By 15 years, atopic dermatitis was associated with difficulty getting along with teachers (1.41 [1.17-1.70]), ≥75th percentile on the trouble at school in multivariable models (1.26 [1.02- 1.54]), and poor school connectedness (crude OR [95% CI]: 1.21 [1.03-1.57]) and impulsivity (1.22 [1.01-1.49]) in bivariable models.

However, these were only marginally significant associations in multivariable models.

Finally, significant 2-way interactions were found of atopic dermatitis with sleep disturbance as predictors of ≥75th percentile for poor task completion at age 9 and “getting along with teachers” at age 15.

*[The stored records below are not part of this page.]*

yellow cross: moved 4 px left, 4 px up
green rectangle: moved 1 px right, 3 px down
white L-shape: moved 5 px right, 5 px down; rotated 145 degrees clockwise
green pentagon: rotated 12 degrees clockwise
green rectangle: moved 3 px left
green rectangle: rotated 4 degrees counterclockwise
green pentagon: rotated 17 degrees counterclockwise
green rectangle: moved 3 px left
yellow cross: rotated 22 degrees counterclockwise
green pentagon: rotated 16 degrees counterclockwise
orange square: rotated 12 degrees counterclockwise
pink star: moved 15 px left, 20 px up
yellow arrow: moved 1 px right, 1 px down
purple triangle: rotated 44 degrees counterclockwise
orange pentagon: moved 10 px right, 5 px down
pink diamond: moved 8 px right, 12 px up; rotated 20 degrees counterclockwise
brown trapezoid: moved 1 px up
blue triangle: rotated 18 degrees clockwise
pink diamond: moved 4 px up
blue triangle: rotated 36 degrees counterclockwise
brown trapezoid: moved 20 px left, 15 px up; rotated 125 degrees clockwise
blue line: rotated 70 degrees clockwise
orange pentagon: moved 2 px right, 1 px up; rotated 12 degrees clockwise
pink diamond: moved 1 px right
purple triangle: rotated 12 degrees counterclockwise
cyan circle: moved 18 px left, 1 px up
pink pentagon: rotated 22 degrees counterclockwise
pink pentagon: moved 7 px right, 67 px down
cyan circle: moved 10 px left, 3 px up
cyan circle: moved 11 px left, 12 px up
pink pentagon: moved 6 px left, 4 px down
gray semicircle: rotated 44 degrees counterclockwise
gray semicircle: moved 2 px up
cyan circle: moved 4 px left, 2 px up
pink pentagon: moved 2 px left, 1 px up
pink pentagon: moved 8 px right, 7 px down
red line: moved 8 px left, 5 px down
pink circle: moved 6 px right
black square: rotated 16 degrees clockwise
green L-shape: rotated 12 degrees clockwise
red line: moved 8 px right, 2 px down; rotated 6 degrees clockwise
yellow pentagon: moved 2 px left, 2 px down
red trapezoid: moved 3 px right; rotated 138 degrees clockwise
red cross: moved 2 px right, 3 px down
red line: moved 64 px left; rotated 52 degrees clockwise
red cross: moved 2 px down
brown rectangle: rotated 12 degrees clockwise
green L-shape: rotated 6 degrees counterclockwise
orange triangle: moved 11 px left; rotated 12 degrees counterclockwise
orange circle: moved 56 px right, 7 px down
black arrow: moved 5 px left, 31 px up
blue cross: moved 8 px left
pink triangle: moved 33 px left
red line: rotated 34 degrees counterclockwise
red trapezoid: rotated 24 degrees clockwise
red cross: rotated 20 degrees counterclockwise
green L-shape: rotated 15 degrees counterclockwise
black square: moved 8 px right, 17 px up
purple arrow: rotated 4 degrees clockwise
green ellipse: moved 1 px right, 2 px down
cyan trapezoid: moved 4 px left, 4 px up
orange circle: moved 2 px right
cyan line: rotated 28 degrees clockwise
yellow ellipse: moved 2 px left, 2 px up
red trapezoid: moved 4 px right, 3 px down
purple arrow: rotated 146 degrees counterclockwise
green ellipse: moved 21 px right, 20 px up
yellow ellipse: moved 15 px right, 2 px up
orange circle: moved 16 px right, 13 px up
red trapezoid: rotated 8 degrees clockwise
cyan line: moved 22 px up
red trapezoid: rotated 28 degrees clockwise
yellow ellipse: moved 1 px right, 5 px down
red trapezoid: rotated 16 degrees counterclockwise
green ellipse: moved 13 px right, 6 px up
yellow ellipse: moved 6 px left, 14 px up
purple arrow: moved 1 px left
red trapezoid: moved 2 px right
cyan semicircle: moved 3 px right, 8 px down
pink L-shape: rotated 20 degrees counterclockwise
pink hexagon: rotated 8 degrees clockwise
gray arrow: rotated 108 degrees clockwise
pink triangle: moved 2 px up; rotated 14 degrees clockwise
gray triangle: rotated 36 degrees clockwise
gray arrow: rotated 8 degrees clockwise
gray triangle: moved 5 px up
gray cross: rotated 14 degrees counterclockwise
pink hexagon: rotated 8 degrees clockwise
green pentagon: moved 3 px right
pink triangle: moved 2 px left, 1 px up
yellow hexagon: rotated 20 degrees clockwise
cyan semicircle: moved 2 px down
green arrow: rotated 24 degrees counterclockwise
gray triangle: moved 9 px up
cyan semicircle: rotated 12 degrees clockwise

Participants with atopic dermatitis and sleep disturbance were recorded as having the highest rates of poor behavior, and those with atopic dermatitis and asthma had the highest odds of ≥75th percentile for trouble at school, connectedness and “getting along with teachers” at age 15.

Though the severity of atopic dermatitis was not directly assessed in the study, investigators believed these findings reflected more severe cases.

They concluded with a request for behavioral interventions in educational settings.

“Education of school teachers, nurses and administrators about AD may enhance psychosocial support for and reduce conflict with students who have AD,” the team wrote.

The study, “Association of atopic dermatitis with poor school behaviors in US children and adolescents,” was published online in the Journal of The European Academy of Dermatology and Venereology.